_INSTRUCTIONS FOR THE TASK:_ Find each line below where the word "slice" occurs, and copy it.
-------- INFORMATION SUPPLIED --------
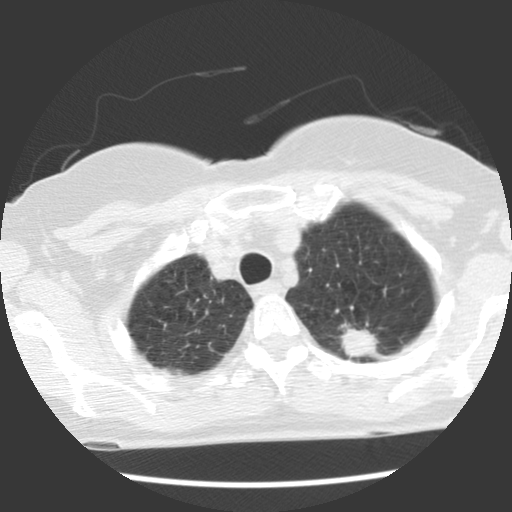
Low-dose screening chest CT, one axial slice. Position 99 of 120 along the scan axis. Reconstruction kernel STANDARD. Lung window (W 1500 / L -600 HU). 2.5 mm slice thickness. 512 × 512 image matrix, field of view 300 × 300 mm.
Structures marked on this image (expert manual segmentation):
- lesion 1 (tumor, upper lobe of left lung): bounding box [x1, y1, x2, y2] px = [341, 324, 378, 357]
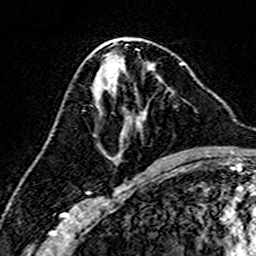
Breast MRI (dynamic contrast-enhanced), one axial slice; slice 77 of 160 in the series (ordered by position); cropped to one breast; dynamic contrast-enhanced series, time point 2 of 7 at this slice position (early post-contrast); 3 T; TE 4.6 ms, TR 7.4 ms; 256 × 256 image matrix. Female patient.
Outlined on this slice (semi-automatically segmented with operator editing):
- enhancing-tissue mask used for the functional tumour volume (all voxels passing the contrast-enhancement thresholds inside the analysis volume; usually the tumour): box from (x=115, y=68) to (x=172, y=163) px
--------
_FINISHED EXERCISE:_
Low-dose screening chest CT, one axial slice. Position 99 of 120 along the scan axis. Reconstruction kernel STANDARD. Lung window (W 1500 / L -600 HU). 2.5 mm slice thickness. 512 × 512 image matrix, field of view 300 × 300 mm.
Breast MRI (dynamic contrast-enhanced), one axial slice; slice 77 of 160 in the series (ordered by position); cropped to one breast; dynamic contrast-enhanced series, time point 2 of 7 at this slice position (early post-contrast); 3 T; TE 4.6 ms, TR 7.4 ms; 256 × 256 image matrix. Female patient.
Outlined on this slice (semi-automatically segmented with operator editing):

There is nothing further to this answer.